“Troll Detective”

It’s terrifying, Charlotte said, but the worst part is that she has no way to help.
“If they think you have something you’re not telling them, they’ll lock you up,” she said. “I wish to God I knew something that I could tell these people. I wish I could help them find her.”

On Buzzfeed News, Katie Baker writes about a “private tragedy turned public pastime”: an unsolved — and truly horrifying — homicide that has attracted the attention of conspiracy theorists and amateur detectives all over the country.

Katie is so good at depicting the fascination of seeing a real crime, even from a distance. Something about this kind of violence tears down the boundaries we normally put up between ourselves and our neighbors and our friends and our followers, and drives us to desperately seek answers or logic or some kind of reasonable organizing principle instead of the alternative, which is…nothing.
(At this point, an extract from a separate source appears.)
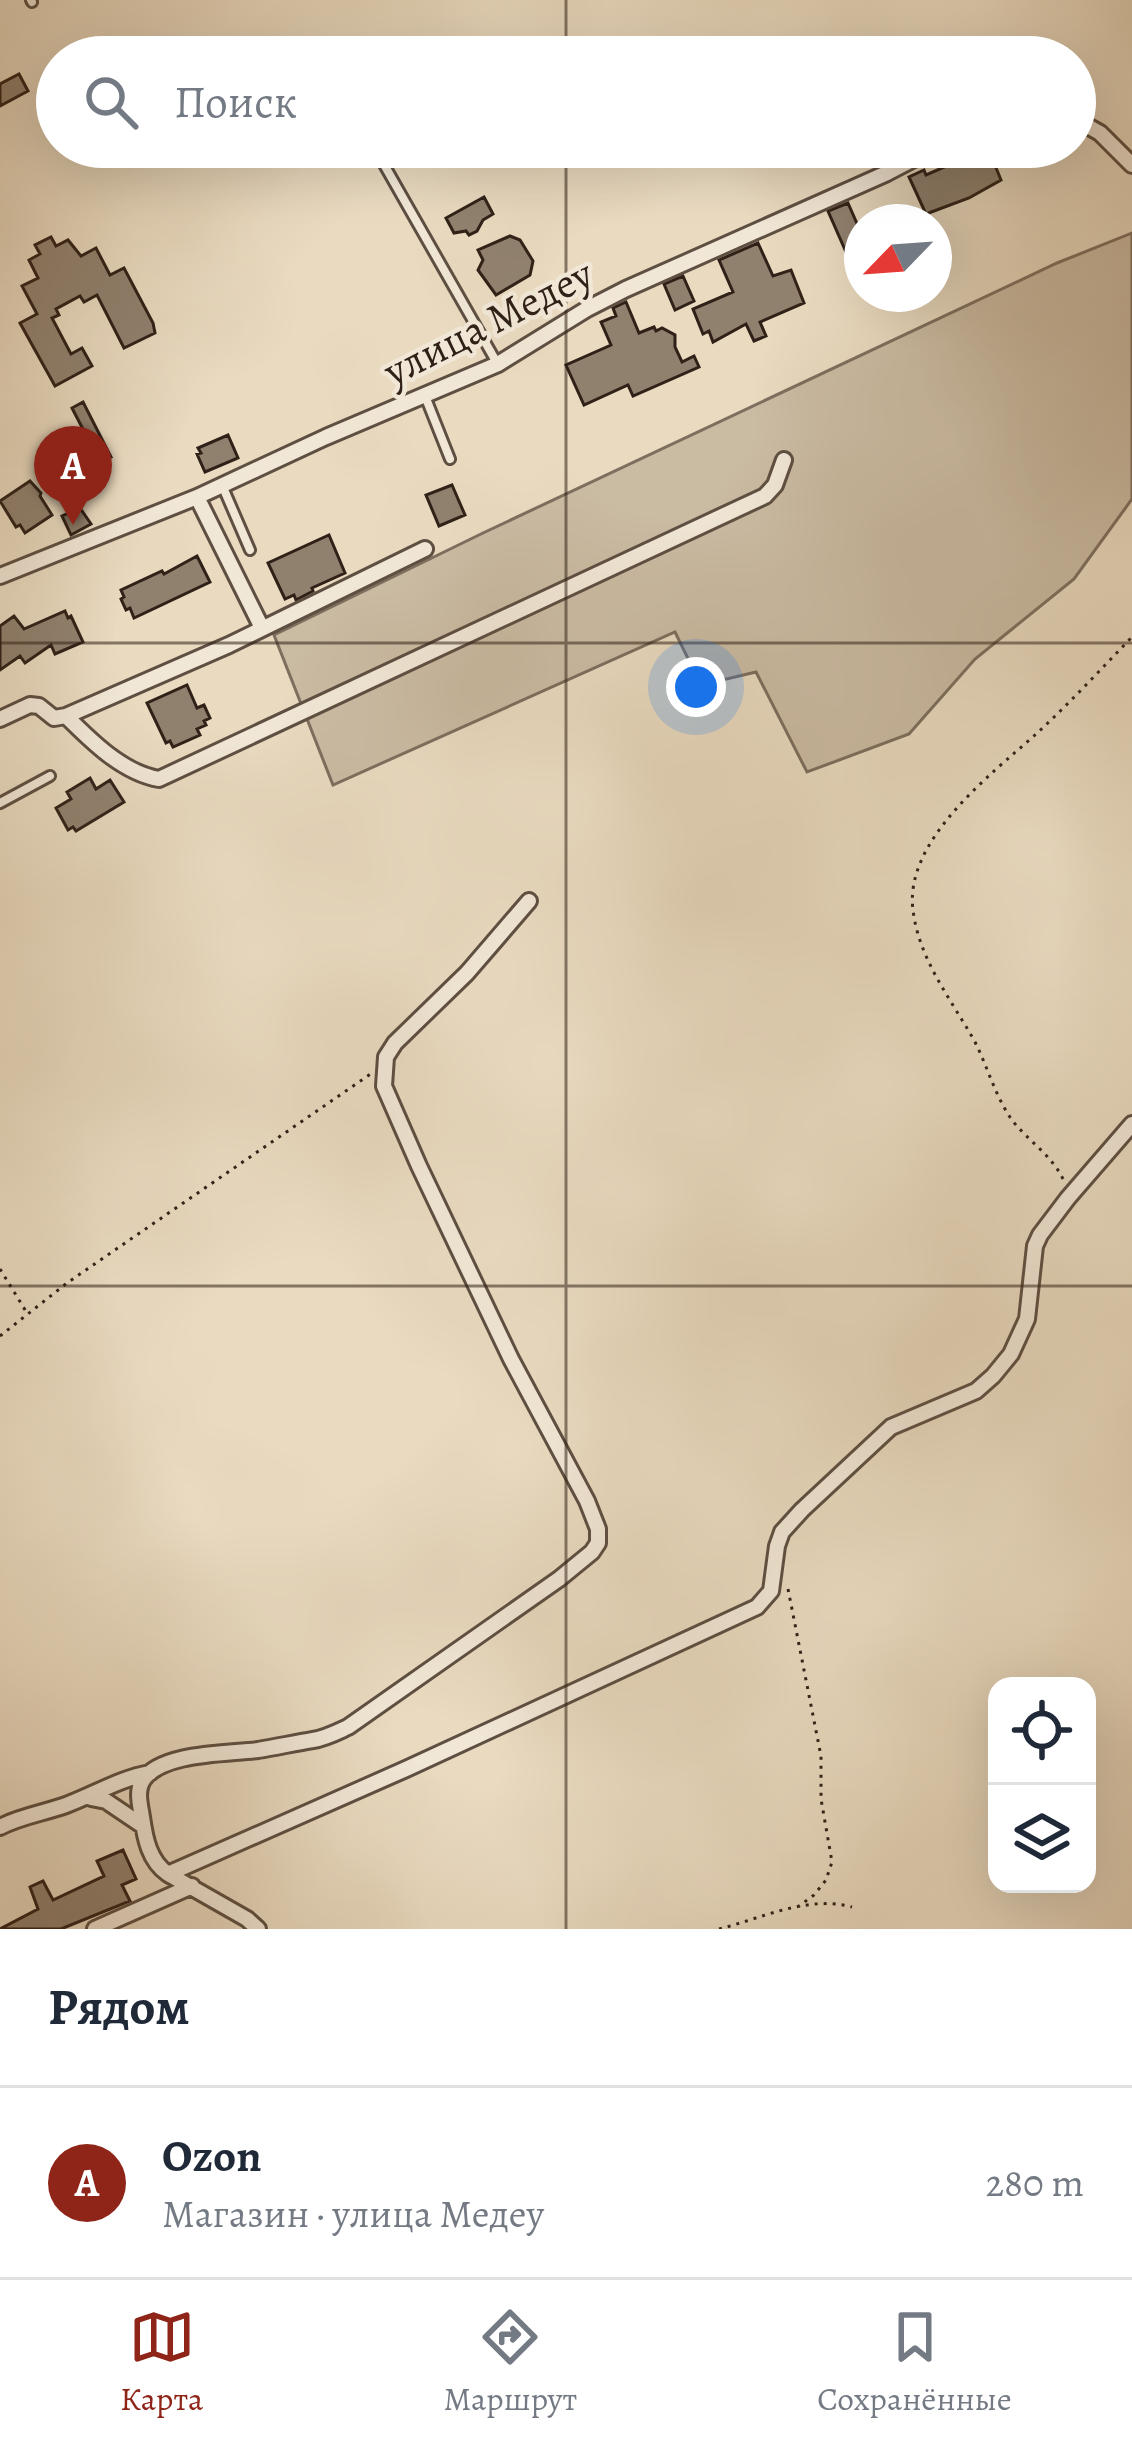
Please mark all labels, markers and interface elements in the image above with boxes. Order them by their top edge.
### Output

I know the cliché about not turning away from a car crash is more about that base part of our lizard brain that is simultaneously drawn to and repulsed by gratuitous gore, but it also speaks to a preservation instinct: if we could just know what happened there, maybe we could prevent it from happening to our friends and families and the people we’re really connected to.

There was something about this quote in particular, from the victim’s father, that really stopped me. I hope this family gets the closure it’s looking for.

“Jessica was really just trying to find herself in the world,” he said. “I don’t have a whole lot of money, but I’d give these people on the Internet everything I got if they could solve it.”